LU factorization of block-diagonal-bordered sparse matrices has significant advantages over general sparse matrix solvers. For all but the last block, every processor has all data required for calculations performed by that processor, so all calculations for the independent blocks and borders can be performed in parallel. Moreover, LU factorization of the blocks can be performed in a highly parallel manner that doesn't require interprocessor communications. For this step, communications are only required to send the partial updates to the appropriate processors that possess data values in the last block of the matrix. Finally, the last block is factored in the most efficient manner depending on the density of that sub-matrix. Research with ordering matrices representing real power system networks has shown that it is possible to reduce the number of coupling equations and, consequently, the size of the last block to a point where this sub-matrix becomes nearly dense after fillin. Moreover, efficient dense matrix solvers have been described in the literature [4,29,30].

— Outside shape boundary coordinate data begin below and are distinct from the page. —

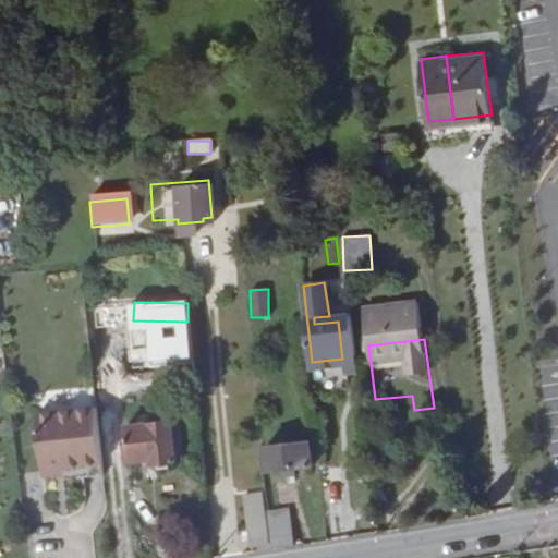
[(121,414),(114,354),(97,356),(102,415),(121,414)]
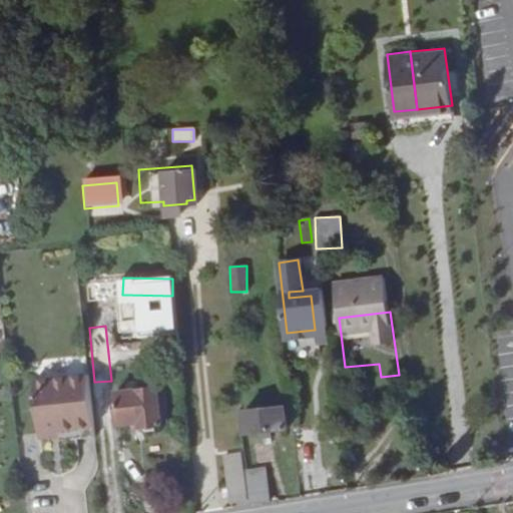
[(38,431),(93,425),(88,373),(32,379),(38,431)]
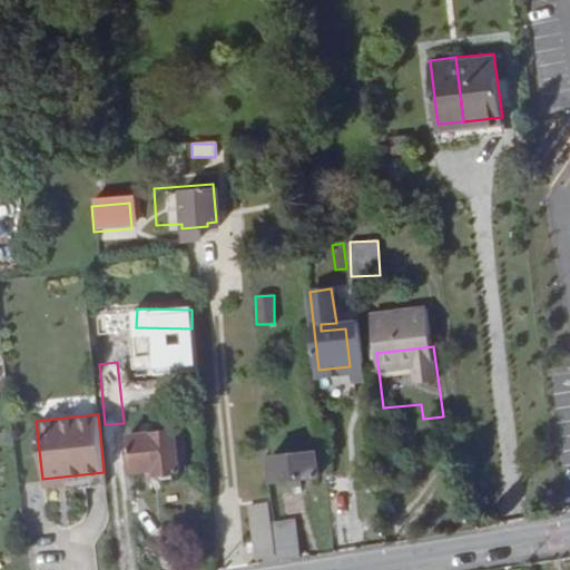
[(176,433),(175,423),(146,426),(148,446),(127,450),(129,468),(150,465),(151,473),(182,470),(179,454),(186,454),(184,432),(176,433)]
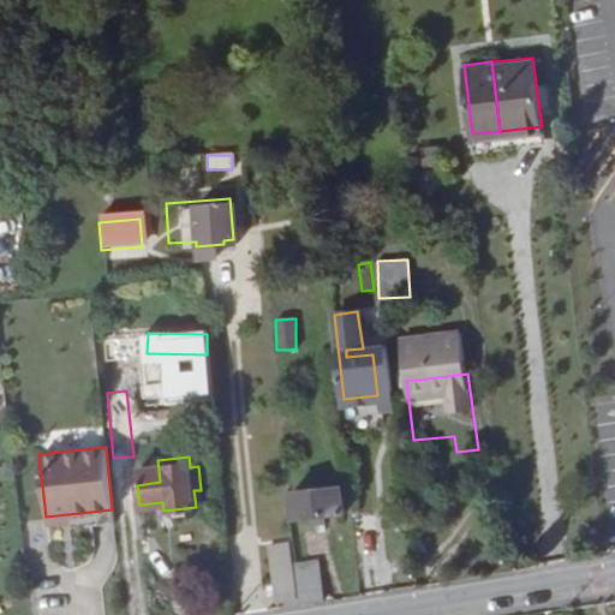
[(339,511),(336,483),(292,489),(294,515),(339,511)]
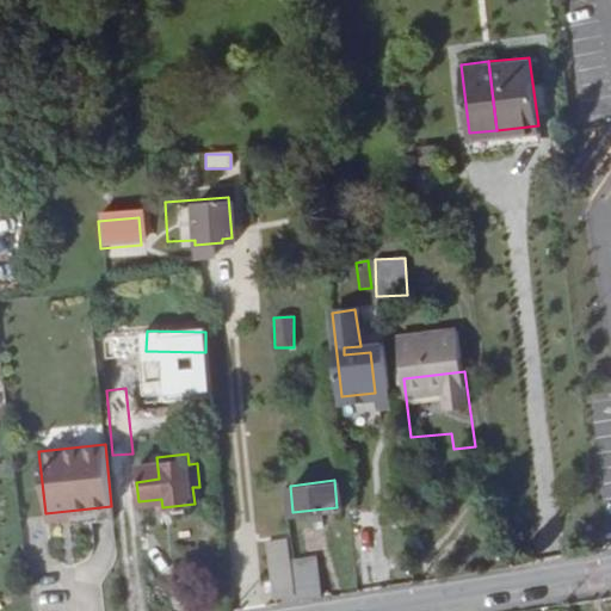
[(291,593),(284,536),(266,538),(272,594),(291,593)]
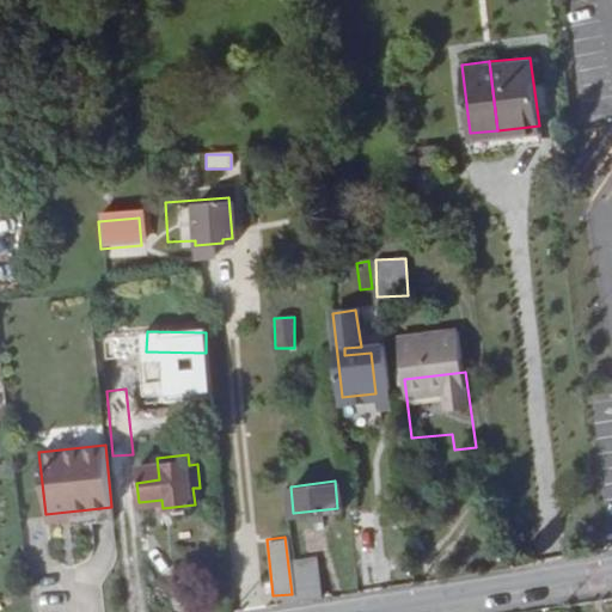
[(299,599),(318,595),(314,557),(294,560),(299,599)]
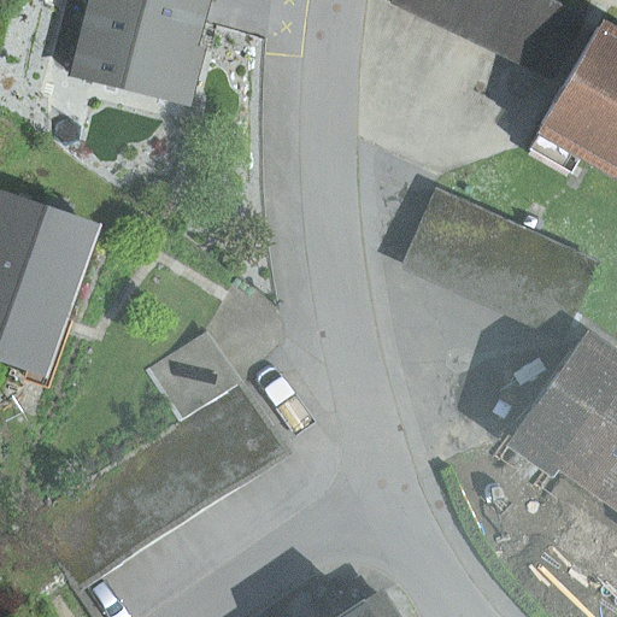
[(92,0),(74,76),(159,98),(172,46),(187,51),(199,0),(92,0)]
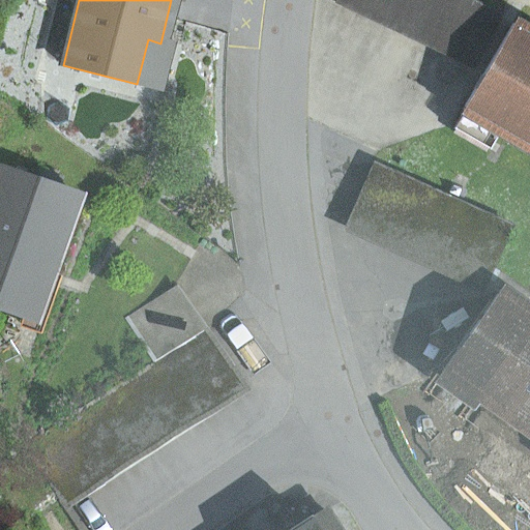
[(500,19),(462,0),(336,0),(335,3),(474,69),(500,19)]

After the numerical factorization of the block-diagonal-bordered matrix, most of the calculations in the remaining forward reduction and backward substitution phases can also be performed in a highly parallel manner. The forward reduction stage can be performed in parallel until the last block is reduced. Communications are required only to accumulate partial sums of products from the solved variables as the border equations are reduced. Likewise, most of the calculations in the backward substitution phase can be calculated in parallel without the need for additional communications after the substitution is performed for the last block, and the results are broadcast to all processors.
This section of the paper describes the benefits of LU factorization of block-diagonal-bordered sparse matrices and also describes variants of Crout's algorithm that are applicable to parallel block-diagonal-bordered form LU factorization. Variants of the algorithm are possible depending on implementation details dictated by the nature of the sparse matrix and the multi-processor architecture.